As an American political scientist, I’m particularly interested in the implications of inequality for the United States. Seeking Equality takes an explicitly comparative approach to that concern. In comparative terms the irony of US political economy comes into sharper resolution: a country that prides itself on the promise of equal opportunity and well-being—indeed, which has a name for it, the “American Dream”—but which has a more unequal distribution of income and wealth than any of its rich democratic peers as well as one of the lowest rates of upward economic mobility. And it’s by comparing the American experience of inequality to other advanced industrial countries that one realizes there are alternative models of political economy on offer, that the US distributional status quo isn’t destiny.

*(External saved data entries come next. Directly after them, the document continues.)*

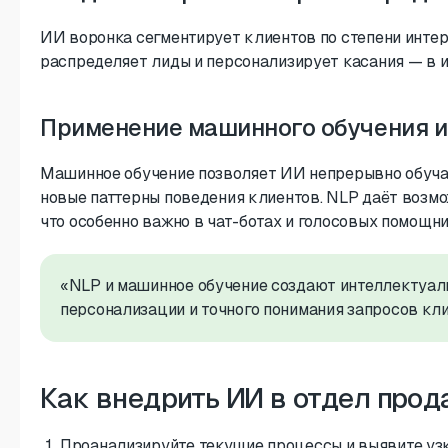
ИИ воронка сегментирует клиентов по степени интере
распределяет лиды и персонализирует касания — в 
Применение машинного обучения и
Машинное обучение позволяет ИИ непрерывно обучат
новые паттерны поведения клиентов. NLP даёт возмо
что особенно важно в чат-ботах и голосовых помощни
«NLP и машинное обучение создают интеллектуал
персонализации и точного понимания запросов кл
Как внедрить ИИ в отдел про
Проанализируйте текущие процессы и выявите узк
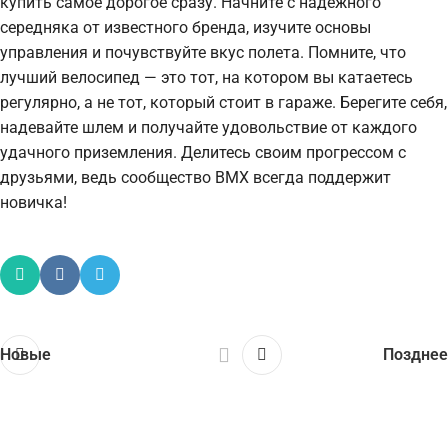
купить самое дорогое сразу. Начните с надежного
середняка от известного бренда, изучите основы
управления и почувствуйте вкус полета. Помните, что
лучший велосипед — это тот, на котором вы катаетесь
регулярно, а не тот, который стоит в гараже. Берегите себя,
надевайте шлем и получайте удовольствие от каждого
удачного приземления. Делитесь своим прогрессом с
друзьями, ведь сообщество BMX всегда поддержит
новичка!
Новые
Позднее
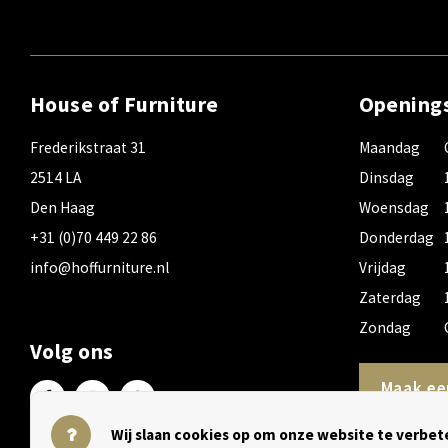
House of Furniture
Opening
Frederikstraat 31
Maandag
2514 LA
Dinsdag
Den Haag
Woensdag
+31 (0)70 449 22 86
Donderdag
info@hoffurniture.nl
Vrijdag
Zaterdag
Zondag
Volg ons
Maak ee
Wij slaan cookies op om onze website te verbete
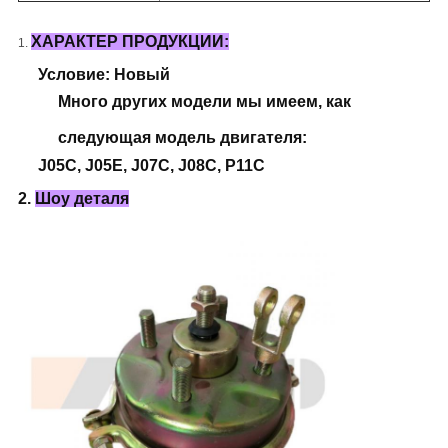
ХАРАКТЕР ПРОДУКЦИИ:
1.
Условие: Новый
Много других модели мы имеем, как
следующая модель двигателя:
J05C, J05E, J07C, J08C, P11C
2.
Шоу деталя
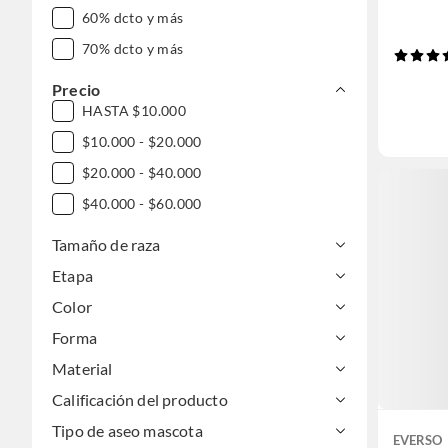
60% dcto y más
70% dcto y más
Precio
HASTA $10.000
$10.000 - $20.000
$20.000 - $40.000
$40.000 - $60.000
Tamaño de raza
Etapa
Color
Forma
Material
Calificación del producto
Tipo de aseo mascota
EVERSO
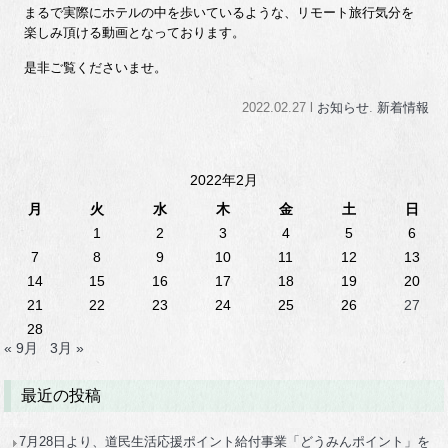
まるで実際にホテルの中を歩いているような、リモート旅行気分を
楽しみ頂ける動画となっております。
是非ご覧くださいませ。
2022.02.27 l
お知らせ
.
新着情報
2022年2月
月
火
水
木
金
土
日
1
2
3
4
5
6
7
8
9
10
11
12
13
14
15
16
17
18
19
20
21
22
23
24
25
26
27
28
« 9月
3月 »
最近の投稿
7月28日より、道民生活応援ポイント給付事業「どうみんポイント」を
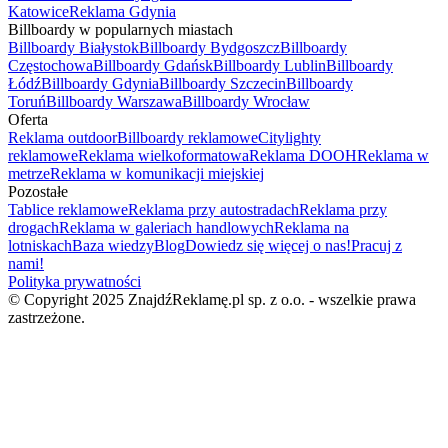
Katowice
Reklama Gdynia
Billboardy w popularnych miastach
Billboardy Białystok
Billboardy Bydgoszcz
Billboardy
Częstochowa
Billboardy Gdańsk
Billboardy Lublin
Billboardy
Łódź
Billboardy Gdynia
Billboardy Szczecin
Billboardy
Toruń
Billboardy Warszawa
Billboardy Wrocław
Oferta
Reklama outdoor
Billboardy reklamowe
Citylighty
reklamowe
Reklama wielkoformatowa
Reklama DOOH
Reklama w
metrze
Reklama w komunikacji miejskiej
Pozostałe
Tablice reklamowe
Reklama przy autostradach
Reklama przy
drogach
Reklama w galeriach handlowych
Reklama na
lotniskach
Baza wiedzy
Blog
Dowiedz się więcej o nas!
Pracuj z
nami!
Polityka prywatności
© Copyright 2025 ZnajdźReklamę.pl sp. z o.o. - wszelkie prawa
zastrzeżone.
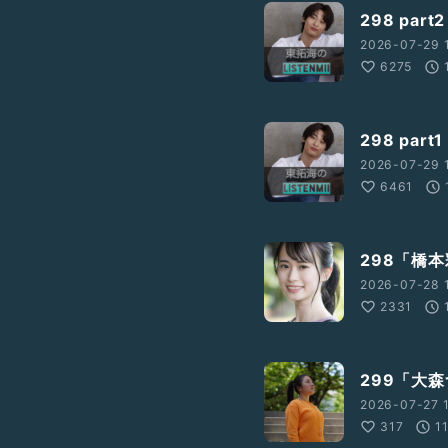
298 par
2026-07-29 
6275
298 par
2026-07-29 
6461
298「橋
2026-07-28 
2331
299「大
2026-07-27 1
317
1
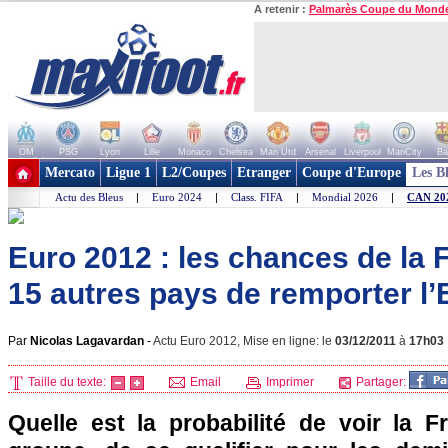
A retenir :
Palmarès Coupe du Mond
OM
PSG
Lyon
Lille
Monaco
Chelsea
Man Utd
Arsenal
Liverpool
ManCity
Ba
+ de clubs
Mercato
Ligue 1
L2/Coupes
Etranger
Coupe d'Europe
Les B
Actu des Bleus
|
Euro 2024
|
Class. FIFA
|
Mondial 2026
|
CAN 20
Euro 2012 : les chances de la 
15 autres pays de remporter l’
Par
Nicolas Lagavardan
-
Actu Euro 2012, Mise en ligne: le
03/12/2011
à
17h03
Taille du texte:
Email
Imprimer
Partager:
Quelle est la probabilité de voir la F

Given the many political similarities between neighbors who share a border and most of a continent, in this relative weighing up Canada is America’s natural foil. According to, say, Nordic European benchmarks Canada may not be a paragon of egalitarian virtue, yet by every standard measure of distributive equality—income, wealth, middle class well-being, the poverty rate, and especially upward mobility—Canada does much better than the United States. Why has Canada has been able to achieve what the United States has not? As Seeking Equality relates, the answer has cultural, institutional, and policy-specific dimensions. But a common denominator is that Canadians are more open than Americans to the ideal of material equality and to an activist state whose interventions aspire to produce it. So, for those Americans who think a little more equality would be a good idea, Canada offers important civic lessons—not least about the convictions that underwrite a more satisfying and equitable economic future.

Seeking Equality details the key differences in economic distribution and mobility between Canada and the United States and carefully considers the discrete values that drive them. In that respect, students of North American political economy may find it a rich and useful empirical resource. (And since no specialized knowledge of economic statistics is required, an accessible one too.) But to leave things there would have been unsatisfying. The reason why economic inequality is a focus of such intense public discussion is because conditions of human dignity are at issue, including the self-respect that comes from having sufficient resources to pursue a meaningful life of one’s own choosing. When the stakes are this high, political inquiry necessarily turns to the requirements of a good life as well as the proper functioning of the state whose mandate is to secure it. At the heart of any thorough consideration of economic inequality, then, must be a defense of the value of equality itself.

In the last third of the book I try to make this normative case for equality, arguing that a more productive, healthy, cohesive, democratic, and just society requires liberal-democratic polities to move in an egalitarian direction—and why economic markets are no substitute for a purposeful government to that end. In the conclusion I sketch a way forward for the United States, specifying the kinds of measures conducive to a widely shared prosperity, and using Canada as a template for what might be achieved. My intention is to make Seeking Equality a book with which readers must wrestle, one whose central claims demand a response—the kind of book that over thirty years of university teaching persuades me students like to read.

Ultimately, compelling work in politics and economics must be able to pass the “so what?” test: How are what we study, the things we discover, and the conclusions we draw relevant to the average citizen? How do they bear on the substance of the life we share? Or again, with respect to more immediate concerns, why is a yawning chasm between the very rich and the rest cause for civic anxiety… and what can be done about it? At the end of this book, I hope readers will know.

John Harles is Professor of Politics and International Relations at Messiah College.